Are they chipmunks or something else. I just saw a bunch scurrying around last weekend but didn't get a good look at them. I'm wondering if I can practice on them with my recurve during the off-season.

Thanks!


----------



## wyogoob (Sep 7, 2007)

Solid color? Little bigger than a pine squirrel? What everyone calls a "squeaker"? 

Prolly Richardson's Ground Squirrel. 

Need a recipe?

.


----------



## Critter (Mar 20, 2010)

A picture would really help.

But if they are what I think they are I have always called them a pot gut. Others call them a Wyoming ground squirrel. Everyone has a different name for them


----------



## wyogoob (Sep 7, 2007)

Critter said:


> A picture would really help.
> 
> But if they are what I think they are I have always called them a pot gut. Others call them a Wyoming ground squirrel. Everyone has a different name for them


Yeah, that's better. Richardson is too far north of Temple Fork.

Squeaker, we call it the Wyoming State Bird.


----------



## Kingfisher (Jul 25, 2008)

Richardson ground squirrel more likely in Montana and the Dakotas
Native to the short grass prairies, Richardson's ground squirrel is found mainly in the northern states of the United States, such as North Dakota and Montana, and in Western Canada, such as southern Alberta and southern Saskatchewan.[2] The range of this animal expanded as forests were cleared to create farm land. They are not simply restricted to prairie; sometimes adapting to suburban environments, causing them to be seen as pests because of the burrows they dig. It is not unusual to find squirrels digging tunnels under the sidewalks and patios of urban homes.

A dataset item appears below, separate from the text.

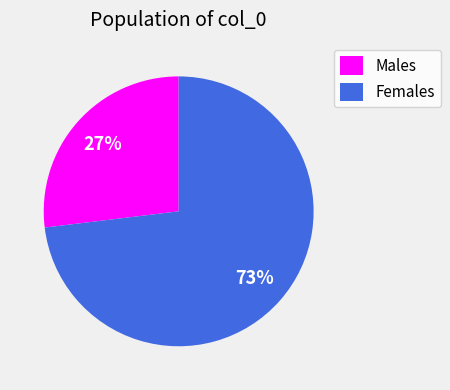

Does any single category account for the majority?

Yes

more likely a Thompson ground squirrel. but if it has stripes and is small, its a reticulated ground squirrel and if it looks like those dangs rats that sing in the movie my grandkids like to irritate me with, its a golden mantled ground squirrel

the thompsons and the richardsons look very much alike.
goob - do they taste the same?


----------



## middlefork (Nov 2, 2008)

My guess is pot gut/squeaker around there. I think you would need a bunch for soup. No idea how many for stew.
Judo points have entertained the kids for years.


----------



## simba (Dec 31, 2013)

So, they're legal?


----------



## wyogoob (Sep 7, 2007)

Kingfisher said:


> Richardson ground squirrel more likely in Montana and the Dakotas
> Native to the short grass prairies, Richardson's ground squirrel is found mainly in the northern states of the United States, such as North Dakota and Montana, and in Western Canada, such as southern Alberta and southern Saskatchewan.[2] The range of this animal expanded as forests were cleared to create farm land. They are not simply restricted to prairie; sometimes adapting to suburban environments, causing them to be seen as pests because of the burrows they dig. It is not unusual to find squirrels digging tunnels under the sidewalks and patios of urban homes.
> 
> more likely a Thompson ground squirrel. but if it has stripes and is small, its a reticulated ground squirrel and if it looks like those dangs rats that sing in the movie my grandkids like to irritate me with, its a golden mantled ground squirrel
> ...


Thanks for the clarification. Maybe I have Townsend's and Richardson's mixed up. Maybe I should look it up. 

I think there's dozens, perhaps millions, of squeaker species. I'm going with "pot gut" which is more popular in Utah than "squeaker"

When I get done cookin them they all taste like chicken. 

.


----------



## middlefork (Nov 2, 2008)

simba said:


> So, they're legal?


Go for it!


----------



## wyogoob (Sep 7, 2007)

simba said:


> So, they're legal?


What do they look like?

.


----------



## middlefork (Nov 2, 2008)

My bad. Sorry I offered the spotter. Appears I had a grandson that needed more.
Still get the binos. You're young get walking

Sent from my LG-H810 using Tapatalk


----------



## middlefork (Nov 2, 2008)

Wrong thread sorry. That is what I get for trying to do it on my phone


----------



## The Naturalist (Oct 13, 2007)

Probably, without a picture, the Uinta Ground Squirrel


----------



## APD (Nov 16, 2008)

around northern utah, these are what we see:

https://www.nps.gov/yell/learn/nature/uinta-ground-squirrel.htm


----------